- Exercise aim -
Exactly reproduce the lines from the line that has "https://www.techopedia.com/definition/4147/tunneling-virus" down to the last line of the entries, inclusive.

[Start of section]

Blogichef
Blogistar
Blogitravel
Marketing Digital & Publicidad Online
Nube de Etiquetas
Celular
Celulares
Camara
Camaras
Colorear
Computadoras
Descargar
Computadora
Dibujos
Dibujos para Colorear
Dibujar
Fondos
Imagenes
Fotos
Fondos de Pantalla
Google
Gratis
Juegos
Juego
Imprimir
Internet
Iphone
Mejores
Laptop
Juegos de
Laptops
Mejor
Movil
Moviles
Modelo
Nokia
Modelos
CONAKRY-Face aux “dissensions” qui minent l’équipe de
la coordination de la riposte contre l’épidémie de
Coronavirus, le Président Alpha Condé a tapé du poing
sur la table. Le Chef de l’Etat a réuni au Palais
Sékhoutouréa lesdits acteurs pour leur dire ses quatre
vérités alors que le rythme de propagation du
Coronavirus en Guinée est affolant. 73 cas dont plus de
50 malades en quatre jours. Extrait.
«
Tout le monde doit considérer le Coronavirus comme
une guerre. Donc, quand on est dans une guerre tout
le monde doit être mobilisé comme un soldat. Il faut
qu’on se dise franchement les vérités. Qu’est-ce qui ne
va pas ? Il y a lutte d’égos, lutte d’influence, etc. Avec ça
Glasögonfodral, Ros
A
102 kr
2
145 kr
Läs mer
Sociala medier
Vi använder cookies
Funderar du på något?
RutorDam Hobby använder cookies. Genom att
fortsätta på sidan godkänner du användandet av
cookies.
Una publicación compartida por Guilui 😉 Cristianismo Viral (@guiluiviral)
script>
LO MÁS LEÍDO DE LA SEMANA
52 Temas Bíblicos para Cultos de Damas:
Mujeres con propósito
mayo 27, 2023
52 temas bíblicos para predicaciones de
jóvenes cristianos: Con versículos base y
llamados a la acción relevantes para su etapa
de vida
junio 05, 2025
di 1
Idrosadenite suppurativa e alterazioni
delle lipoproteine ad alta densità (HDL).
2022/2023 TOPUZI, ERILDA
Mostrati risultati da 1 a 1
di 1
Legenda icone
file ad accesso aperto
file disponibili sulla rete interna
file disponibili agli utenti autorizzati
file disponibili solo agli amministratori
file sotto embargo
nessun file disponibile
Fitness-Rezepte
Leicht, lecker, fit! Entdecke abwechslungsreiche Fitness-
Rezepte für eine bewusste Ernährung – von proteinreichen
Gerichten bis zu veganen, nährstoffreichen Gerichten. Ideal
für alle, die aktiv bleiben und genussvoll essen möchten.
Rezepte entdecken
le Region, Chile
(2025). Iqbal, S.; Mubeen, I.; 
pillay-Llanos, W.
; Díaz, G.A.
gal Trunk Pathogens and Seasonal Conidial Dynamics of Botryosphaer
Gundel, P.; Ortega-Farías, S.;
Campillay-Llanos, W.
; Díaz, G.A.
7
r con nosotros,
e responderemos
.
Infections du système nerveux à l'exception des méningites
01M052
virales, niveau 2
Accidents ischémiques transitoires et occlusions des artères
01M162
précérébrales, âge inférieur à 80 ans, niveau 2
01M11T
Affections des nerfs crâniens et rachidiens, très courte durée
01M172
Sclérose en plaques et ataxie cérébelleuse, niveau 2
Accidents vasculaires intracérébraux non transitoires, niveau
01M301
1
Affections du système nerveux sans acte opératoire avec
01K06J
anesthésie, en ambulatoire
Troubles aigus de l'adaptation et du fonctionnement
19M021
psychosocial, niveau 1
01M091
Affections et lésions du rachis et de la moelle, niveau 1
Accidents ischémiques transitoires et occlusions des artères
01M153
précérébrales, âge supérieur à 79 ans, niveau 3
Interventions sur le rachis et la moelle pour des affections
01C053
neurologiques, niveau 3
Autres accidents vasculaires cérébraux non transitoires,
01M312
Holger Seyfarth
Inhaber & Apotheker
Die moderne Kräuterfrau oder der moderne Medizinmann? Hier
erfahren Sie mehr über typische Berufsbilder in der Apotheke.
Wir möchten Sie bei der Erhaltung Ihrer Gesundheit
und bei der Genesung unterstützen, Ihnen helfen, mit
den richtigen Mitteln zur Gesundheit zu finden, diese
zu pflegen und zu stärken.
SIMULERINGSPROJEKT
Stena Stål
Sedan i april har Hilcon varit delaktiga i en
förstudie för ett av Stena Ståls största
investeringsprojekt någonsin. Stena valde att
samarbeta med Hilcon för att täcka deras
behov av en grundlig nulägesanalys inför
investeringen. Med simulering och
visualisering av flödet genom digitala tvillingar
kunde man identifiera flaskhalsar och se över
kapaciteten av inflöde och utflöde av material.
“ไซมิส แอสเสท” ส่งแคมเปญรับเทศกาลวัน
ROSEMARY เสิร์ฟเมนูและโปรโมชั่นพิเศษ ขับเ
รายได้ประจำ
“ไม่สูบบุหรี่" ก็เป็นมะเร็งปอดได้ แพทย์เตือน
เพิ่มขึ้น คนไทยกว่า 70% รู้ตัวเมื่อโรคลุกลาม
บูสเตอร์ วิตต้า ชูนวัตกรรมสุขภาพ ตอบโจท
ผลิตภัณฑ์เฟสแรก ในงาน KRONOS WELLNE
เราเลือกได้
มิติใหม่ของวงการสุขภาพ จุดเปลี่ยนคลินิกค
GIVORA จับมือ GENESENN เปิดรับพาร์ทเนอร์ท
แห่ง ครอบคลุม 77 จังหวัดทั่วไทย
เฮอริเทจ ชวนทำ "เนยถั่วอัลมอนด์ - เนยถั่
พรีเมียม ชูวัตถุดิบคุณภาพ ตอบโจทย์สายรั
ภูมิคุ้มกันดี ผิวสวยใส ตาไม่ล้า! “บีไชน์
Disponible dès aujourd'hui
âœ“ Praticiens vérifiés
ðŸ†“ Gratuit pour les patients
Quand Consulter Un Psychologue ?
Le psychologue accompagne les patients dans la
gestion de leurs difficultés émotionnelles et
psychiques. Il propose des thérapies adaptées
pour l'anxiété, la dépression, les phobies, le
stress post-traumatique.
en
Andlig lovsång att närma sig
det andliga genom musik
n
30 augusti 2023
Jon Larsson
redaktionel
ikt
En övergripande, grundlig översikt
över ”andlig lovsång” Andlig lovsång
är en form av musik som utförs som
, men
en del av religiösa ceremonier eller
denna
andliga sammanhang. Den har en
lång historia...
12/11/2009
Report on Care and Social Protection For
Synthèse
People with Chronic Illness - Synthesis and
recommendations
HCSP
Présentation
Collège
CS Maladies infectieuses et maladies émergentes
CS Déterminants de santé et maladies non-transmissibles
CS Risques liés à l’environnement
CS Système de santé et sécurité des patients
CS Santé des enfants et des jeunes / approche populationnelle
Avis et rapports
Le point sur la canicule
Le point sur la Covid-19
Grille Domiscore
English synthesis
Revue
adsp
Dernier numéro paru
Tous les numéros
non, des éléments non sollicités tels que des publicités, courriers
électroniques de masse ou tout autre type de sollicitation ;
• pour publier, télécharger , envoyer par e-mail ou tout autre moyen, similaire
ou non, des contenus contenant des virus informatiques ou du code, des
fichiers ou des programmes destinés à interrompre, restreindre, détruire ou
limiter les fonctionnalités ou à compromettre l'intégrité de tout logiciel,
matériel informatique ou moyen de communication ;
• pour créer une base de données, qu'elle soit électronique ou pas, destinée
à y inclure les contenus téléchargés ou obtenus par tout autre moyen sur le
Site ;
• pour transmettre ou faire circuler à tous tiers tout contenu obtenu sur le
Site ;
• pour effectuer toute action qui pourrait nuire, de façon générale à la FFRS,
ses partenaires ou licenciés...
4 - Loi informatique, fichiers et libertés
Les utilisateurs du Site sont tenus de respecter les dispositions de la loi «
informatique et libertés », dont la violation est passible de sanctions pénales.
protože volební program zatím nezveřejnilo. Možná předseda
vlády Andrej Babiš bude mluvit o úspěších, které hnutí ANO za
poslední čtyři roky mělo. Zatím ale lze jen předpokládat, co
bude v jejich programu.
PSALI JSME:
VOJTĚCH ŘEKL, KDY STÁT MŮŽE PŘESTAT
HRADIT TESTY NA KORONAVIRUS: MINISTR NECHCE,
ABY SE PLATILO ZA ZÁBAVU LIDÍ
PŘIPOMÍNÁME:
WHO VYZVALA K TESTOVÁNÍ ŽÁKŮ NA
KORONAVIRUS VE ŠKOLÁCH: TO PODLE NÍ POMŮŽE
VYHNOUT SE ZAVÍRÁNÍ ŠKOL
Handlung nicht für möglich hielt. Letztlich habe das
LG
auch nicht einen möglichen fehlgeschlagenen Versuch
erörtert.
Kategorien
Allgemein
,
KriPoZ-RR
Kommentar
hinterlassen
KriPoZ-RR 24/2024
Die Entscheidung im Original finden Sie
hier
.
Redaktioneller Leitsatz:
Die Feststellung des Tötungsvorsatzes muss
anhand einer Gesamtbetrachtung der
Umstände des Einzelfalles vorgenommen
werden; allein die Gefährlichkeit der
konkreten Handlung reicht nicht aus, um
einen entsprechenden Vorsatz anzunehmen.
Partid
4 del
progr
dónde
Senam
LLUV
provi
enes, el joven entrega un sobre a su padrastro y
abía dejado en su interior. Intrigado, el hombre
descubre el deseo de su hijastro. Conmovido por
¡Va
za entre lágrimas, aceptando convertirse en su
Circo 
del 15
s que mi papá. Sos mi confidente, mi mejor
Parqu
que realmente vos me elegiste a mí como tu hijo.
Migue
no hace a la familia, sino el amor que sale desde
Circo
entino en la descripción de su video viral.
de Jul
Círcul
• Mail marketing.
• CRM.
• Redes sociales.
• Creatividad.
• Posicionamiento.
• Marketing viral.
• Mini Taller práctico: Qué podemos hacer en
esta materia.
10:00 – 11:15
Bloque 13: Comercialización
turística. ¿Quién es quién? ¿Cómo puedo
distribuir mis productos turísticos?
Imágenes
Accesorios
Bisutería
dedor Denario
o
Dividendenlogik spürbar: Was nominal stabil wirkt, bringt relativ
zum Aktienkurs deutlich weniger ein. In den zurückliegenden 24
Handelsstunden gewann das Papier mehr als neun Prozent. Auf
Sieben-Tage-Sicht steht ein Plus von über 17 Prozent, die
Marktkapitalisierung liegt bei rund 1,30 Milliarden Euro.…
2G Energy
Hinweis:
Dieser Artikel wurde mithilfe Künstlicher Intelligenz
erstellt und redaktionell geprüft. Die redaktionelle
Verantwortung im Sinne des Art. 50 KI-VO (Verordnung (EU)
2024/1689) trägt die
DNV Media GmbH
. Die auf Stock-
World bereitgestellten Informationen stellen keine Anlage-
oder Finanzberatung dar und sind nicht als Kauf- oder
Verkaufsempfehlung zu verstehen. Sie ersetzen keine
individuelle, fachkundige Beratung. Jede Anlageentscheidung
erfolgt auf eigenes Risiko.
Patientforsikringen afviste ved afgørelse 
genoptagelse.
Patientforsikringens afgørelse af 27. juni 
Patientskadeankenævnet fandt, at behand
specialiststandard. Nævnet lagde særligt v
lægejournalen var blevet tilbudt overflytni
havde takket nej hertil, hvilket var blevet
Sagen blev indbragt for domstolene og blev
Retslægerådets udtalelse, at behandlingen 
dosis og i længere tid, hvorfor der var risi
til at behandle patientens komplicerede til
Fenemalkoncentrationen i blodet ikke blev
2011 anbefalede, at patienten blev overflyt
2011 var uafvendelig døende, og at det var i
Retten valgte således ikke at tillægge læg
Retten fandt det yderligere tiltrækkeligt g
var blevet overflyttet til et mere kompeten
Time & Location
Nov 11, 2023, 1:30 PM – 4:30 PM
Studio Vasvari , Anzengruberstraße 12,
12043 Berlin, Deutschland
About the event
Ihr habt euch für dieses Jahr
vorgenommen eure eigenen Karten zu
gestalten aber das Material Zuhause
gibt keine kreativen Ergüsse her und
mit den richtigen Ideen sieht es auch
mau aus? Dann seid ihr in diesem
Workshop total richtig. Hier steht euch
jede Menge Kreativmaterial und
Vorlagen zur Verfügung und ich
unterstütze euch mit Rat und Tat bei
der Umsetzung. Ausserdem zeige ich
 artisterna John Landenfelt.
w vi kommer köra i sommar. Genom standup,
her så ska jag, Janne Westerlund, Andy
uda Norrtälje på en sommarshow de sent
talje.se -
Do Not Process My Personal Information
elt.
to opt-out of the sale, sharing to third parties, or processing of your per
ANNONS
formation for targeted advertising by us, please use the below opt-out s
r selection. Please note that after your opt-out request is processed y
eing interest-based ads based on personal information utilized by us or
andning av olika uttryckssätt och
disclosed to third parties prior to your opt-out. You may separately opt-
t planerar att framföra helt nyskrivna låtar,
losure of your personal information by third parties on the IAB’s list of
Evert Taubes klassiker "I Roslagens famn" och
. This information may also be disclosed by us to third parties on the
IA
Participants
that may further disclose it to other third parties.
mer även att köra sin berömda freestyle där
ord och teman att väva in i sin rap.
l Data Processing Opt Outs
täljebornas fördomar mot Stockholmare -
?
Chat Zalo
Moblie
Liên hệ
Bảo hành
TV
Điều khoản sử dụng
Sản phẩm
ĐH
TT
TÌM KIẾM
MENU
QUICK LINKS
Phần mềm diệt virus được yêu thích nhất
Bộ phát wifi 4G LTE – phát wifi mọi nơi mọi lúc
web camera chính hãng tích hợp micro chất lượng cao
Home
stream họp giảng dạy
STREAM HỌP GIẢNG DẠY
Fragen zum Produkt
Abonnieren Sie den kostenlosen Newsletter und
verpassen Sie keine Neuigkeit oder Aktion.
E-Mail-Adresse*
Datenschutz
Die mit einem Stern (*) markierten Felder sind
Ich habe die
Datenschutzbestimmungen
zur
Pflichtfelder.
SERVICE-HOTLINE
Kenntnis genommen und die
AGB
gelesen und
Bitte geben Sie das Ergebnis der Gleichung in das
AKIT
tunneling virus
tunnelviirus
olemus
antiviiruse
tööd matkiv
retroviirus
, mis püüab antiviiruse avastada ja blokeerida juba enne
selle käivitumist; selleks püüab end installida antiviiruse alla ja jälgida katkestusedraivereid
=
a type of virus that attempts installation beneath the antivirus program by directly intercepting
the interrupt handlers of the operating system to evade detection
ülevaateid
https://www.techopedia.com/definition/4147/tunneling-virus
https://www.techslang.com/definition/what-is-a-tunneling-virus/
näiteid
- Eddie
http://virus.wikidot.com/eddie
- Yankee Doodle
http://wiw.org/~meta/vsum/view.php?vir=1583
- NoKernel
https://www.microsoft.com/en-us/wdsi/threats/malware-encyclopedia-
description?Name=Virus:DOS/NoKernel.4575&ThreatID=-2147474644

[End of section]

- Answer to the problem -
https://www.techopedia.com/definition/4147/tunneling-virus
https://www.techslang.com/definition/what-is-a-tunneling-virus/
näiteid
- Eddie
http://virus.wikidot.com/eddie
- Yankee Doodle
http://wiw.org/~meta/vsum/view.php?vir=1583
- NoKernel
https://www.microsoft.com/en-us/wdsi/threats/malware-encyclopedia-
description?Name=Virus:DOS/NoKernel.4575&ThreatID=-2147474644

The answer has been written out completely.